Hasta no hace mucho, el
‘otoño caliente’, por lo general, se identificaba con el nivel reivindicativo
de las centrales sindicales, dispuestas a movilizar hasta donde se pudiera para
equilibrar desfases salariales, liquidar cuentas pendientes en determinados
sectores productivos, prepararse convenientemente para afrontar planes o
determinaciones de los gobiernos que incidieran en el ámbito laboral y apretar
todo lo que se pudiera en la tramitación de la Ley de Presupuestos Generales
del Estado. Según el nivel o la trascendencia social de las movilizaciones, se
cumplía el adjetivo de la estación.
Pero el lugar común de la expresión, entre la crisis
sindicalista, el temor a ver reducido el nivel retributivo y hasta el miedo a
perder el puesto de trabajo, ha ido palideciendo, incluso como recurso
periodístico. O sea, ‘otoño caliente’ pero menos, casi un recuerdo nostálgico
para quienes protagonizaron luchas,
procesos de negociación y medidas ejecutivas para calmar o pacificar el
malestar de segmentos sociales.
El caso es que el empecinamiento del partido gubernamental
en tensar la cuerda, reposado en la ancha peana de la mayoría absoluta y
apurando, ahora que esta se agota, el cáliz de medidas reformistas (no importa
que no figurasen en ofertas programáticas: qué más da otro incumplimiento), le
conduce a una situación en los próximos meses francamente difícil de lidiar.
Es, como seguramente habrán adivinado, la modificación del sistema electoral
para que ocupen las alcaldías los candidatos más votados.
Rajoy, de donde partió la iniciativa que disfrazaba en un
contexto de “regeneración democrática” -todo lo que se quiera, menos eso
precisamente entraña esta medida- quiso pillar con el pie cambiado al principal
partido de la oposición, ocupado hasta hace poco en menesteres internos que le
impedían distinguir el bosque político general y el alcance de modificaciones
como esta. Fuimos de los primeros en señalar que, independientemente de
prosperar o no, era una medida con trampa, que mal deberían dar los sondeos de
opinión del estado mayor de los populares en cuanto a expectativas de voto como
para detectar de inmediato que se trataba de un asidero para salvar alcaldías.

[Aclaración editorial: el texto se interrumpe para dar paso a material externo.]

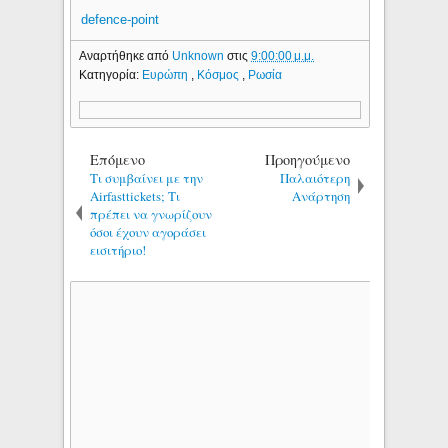
defence-point
Αναρτήθηκε από
Unknown
στις
9:00:00 μ.μ.
Κατηγορία:
Ευρώπη
,
Κόσμος
,
Ρωσία
Επόμενο
Προηγούμενο
Τι συμβαίνει με την
Παλαιότερη
Airfasttickets; Τι
Ανάρτηση
πρέπει να γνωρίζουν
όσοι έχουν αγοράσει
εισιτήριο!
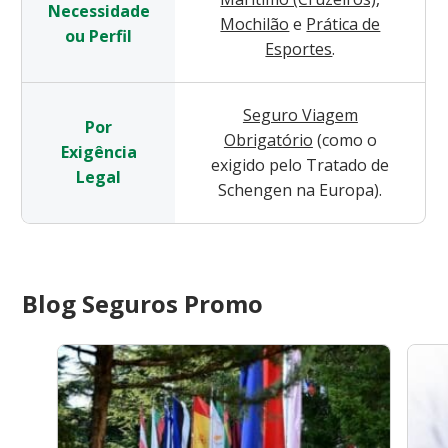
Necessidade
Mochilão
e
Prática de
ou Perfil
Esportes
.
Seguro Viagem
Por
Obrigatório
(como o
Exigência
exigido pelo Tratado de
Legal
Schengen na Europa).
Blog Seguros Promo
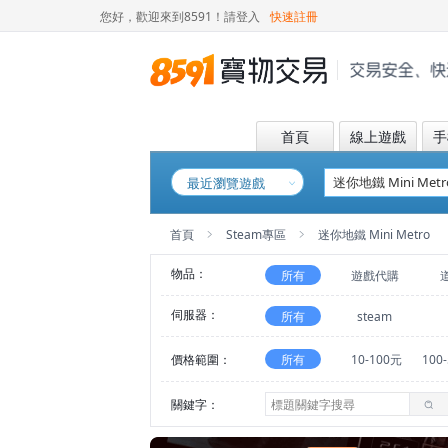
您好，歡迎來到8591！
請登入
快速註冊
首頁
線上遊戲
手
最近瀏覽遊戲
首頁
Steam專區
迷你地鐵 Mini Metro
物品：
所有
遊戲代購
伺服器：
所有
steam
價格範圍：
所有
10-100元
100
關鍵字：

Es
decir, interés político partidista.
A medida que han pasado los meses y se han conocido más informaciones,
además del ritmo y la modulación política de los promotores que no parecen
dispuestos, por cierto, a dar marcha atrás, el marco del debate se ha ido
estrechando y enredando. Casi todos convienen en que una medida de este calado,
en realidad todo lo que tenga que ver con el sistema electoral, debe ser
consensuado. Al mismísimo Rajoy parece importarle un bledo aquella declaración
pública suya de que no ejecutaría lo que no llevaba en el programa electoral. Y
otra perla suya, de febrero del pasado año: “Yo nunca modificaría la ley
Electoral por mayoría. Creo que hay consensos básicos que hay que preservar”,
manifestaba en eldiario.es
Detectada la trampa, verificado
el interés propio con el que se quiere tirar hacia adelante, se van
concatenando y contrastando posiciones que incluso van más allá de enfoques e
interpretaciones con los que blandir la oposición a la iniciativa. El flanco
gubernamental quiere blindarse y juega con el factor tiempo a la espera de que
se sumen a la causa aliados inesperados o que aún no lo tienen muy claro. Claro
que el PP no contaba con que el personal tiene “ganas de marcha”, si se permite
la expresión, de modo que las discrepancias y las formulaciones teóricas, así
como las peticiones de comparecencias, mociones en las propias instituciones
locales y declaraciones puntuales empiezan a dejar paso a los anuncios de
movilizaciones por parte de organizaciones políticas progresistas que no se
recatan ya a la hora de hablar de cacicada, imposición, involucionismo o golpe
de mano a la democracia por lo que quieren hacer ver a la ciudadanía que esta
no es una pugna política más sino que es preciso boicotear la intentona
popular, incluso desde concentraciones y protestas en plazas y calles.
Eso hace presumir el otoño caliente. La pretendida reforma
no solo es inoportuna sino que no cuenta con el procedimiento político adecuado.
Parece poco democrática. Está claro que si se materializa estaríamos ante una
medida política precipitada, partidista y sin mínimas bases de consenso. El
Partido Popular suma ya contantes y sonantes descontentos como para embarcarse
en otro abuso de su mayoría parlamentaria. El suyo es un empecinamiento
políticamente dañino. Muy sombrío tiene que ser el panorama para intentar
forzar la situación sin anestesia, tratando de imponer a los demás las reglas
que más convienen a los conservadores. Si ya su credibilidad está muy mermada,
tal aferramiento, tamaña obstinación revela que la voluntad y el discurso de
regeneración democrática son más que dudosos.